Provided records ▸
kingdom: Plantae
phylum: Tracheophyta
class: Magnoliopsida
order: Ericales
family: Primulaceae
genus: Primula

==

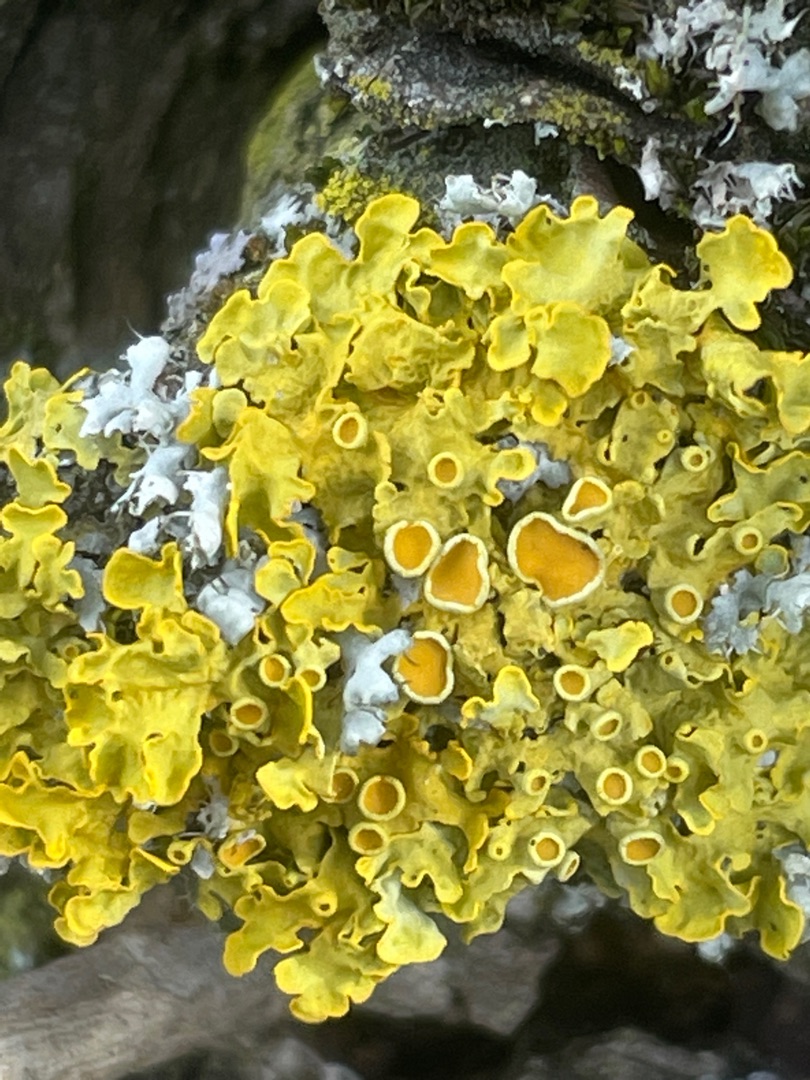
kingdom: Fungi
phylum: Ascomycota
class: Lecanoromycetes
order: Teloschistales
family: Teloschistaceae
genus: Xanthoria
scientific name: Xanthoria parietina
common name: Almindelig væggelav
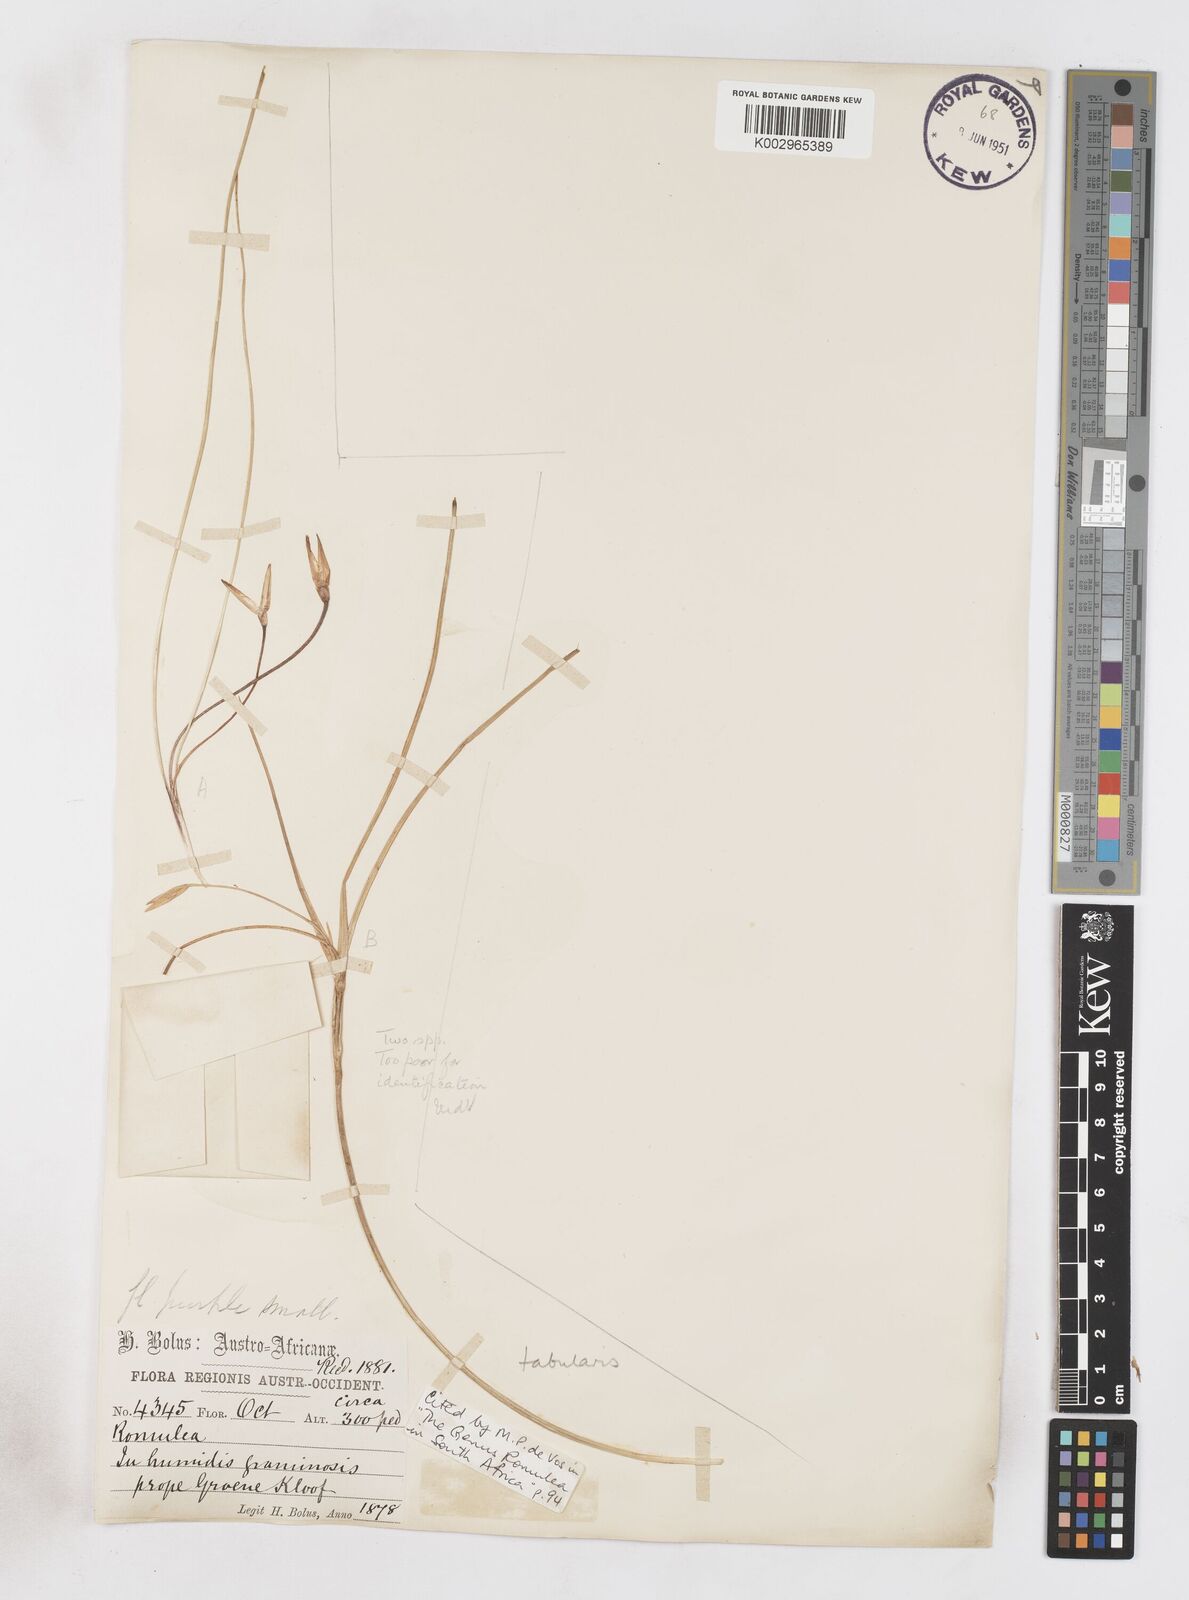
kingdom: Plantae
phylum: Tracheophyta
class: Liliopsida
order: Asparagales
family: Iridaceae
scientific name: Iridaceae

What you will do ▸ Lay out the records above as a JSON list of strings, one string per line with blank lines left out, starting with the line that contains "scientific name: Xanthoria parietina" and ending with the line that contains "scientific name: Iridaceae", both included. Leave the pictures out of the list.

Expected answer ▸
[
  "scientific name: Xanthoria parietina",
  "common name: Almindelig væggelav",
  "kingdom: Plantae",
  "phylum: Tracheophyta",
  "class: Liliopsida",
  "order: Asparagales",
  "family: Iridaceae",
  "scientific name: Iridaceae"
]